### ASSIGNMENT
Copy the entries below exactly, but only from the line containing "staining of cervical" through the final line.

RECORDS FOR PROCESSING START

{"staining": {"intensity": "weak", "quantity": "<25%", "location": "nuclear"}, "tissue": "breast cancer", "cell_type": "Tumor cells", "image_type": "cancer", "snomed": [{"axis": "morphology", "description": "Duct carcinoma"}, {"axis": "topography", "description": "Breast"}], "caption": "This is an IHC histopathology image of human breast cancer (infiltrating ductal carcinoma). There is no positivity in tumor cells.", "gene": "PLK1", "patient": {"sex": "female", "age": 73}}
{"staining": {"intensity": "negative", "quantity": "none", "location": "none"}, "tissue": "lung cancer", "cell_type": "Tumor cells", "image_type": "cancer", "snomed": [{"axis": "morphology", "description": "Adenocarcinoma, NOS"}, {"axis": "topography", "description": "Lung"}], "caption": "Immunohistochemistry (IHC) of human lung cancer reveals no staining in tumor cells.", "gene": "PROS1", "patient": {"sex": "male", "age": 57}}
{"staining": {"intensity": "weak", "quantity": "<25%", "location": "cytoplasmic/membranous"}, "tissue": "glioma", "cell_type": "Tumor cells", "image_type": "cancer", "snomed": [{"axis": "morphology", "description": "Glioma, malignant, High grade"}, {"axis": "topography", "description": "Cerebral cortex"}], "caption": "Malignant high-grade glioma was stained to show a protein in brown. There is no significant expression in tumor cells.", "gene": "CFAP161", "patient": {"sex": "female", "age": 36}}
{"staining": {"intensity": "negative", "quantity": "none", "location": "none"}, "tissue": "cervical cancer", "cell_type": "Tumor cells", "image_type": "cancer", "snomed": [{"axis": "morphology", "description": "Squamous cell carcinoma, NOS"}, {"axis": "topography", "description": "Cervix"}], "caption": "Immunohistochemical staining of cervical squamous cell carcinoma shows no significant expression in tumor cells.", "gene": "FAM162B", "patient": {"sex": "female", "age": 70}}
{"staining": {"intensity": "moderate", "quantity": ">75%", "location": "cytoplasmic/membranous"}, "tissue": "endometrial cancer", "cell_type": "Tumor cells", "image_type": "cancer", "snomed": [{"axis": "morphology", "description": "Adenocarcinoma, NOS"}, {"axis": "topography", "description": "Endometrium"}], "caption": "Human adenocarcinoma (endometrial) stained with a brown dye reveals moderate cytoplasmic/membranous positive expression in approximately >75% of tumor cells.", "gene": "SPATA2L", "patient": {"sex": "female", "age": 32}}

RECORDS FOR PROCESSING END

### EXERCISE ANSWER
{"staining": {"intensity": "negative", "quantity": "none", "location": "none"}, "tissue": "cervical cancer", "cell_type": "Tumor cells", "image_type": "cancer", "snomed": [{"axis": "morphology", "description": "Squamous cell carcinoma, NOS"}, {"axis": "topography", "description": "Cervix"}], "caption": "Immunohistochemical staining of cervical squamous cell carcinoma shows no significant expression in tumor cells.", "gene": "FAM162B", "patient": {"sex": "female", "age": 70}}
{"staining": {"intensity": "moderate", "quantity": ">75%", "location": "cytoplasmic/membranous"}, "tissue": "endometrial cancer", "cell_type": "Tumor cells", "image_type": "cancer", "snomed": [{"axis": "morphology", "description": "Adenocarcinoma, NOS"}, {"axis": "topography", "description": "Endometrium"}], "caption": "Human adenocarcinoma (endometrial) stained with a brown dye reveals moderate cytoplasmic/membranous positive expression in approximately >75% of tumor cells.", "gene": "SPATA2L", "patient": {"sex": "female", "age": 32}}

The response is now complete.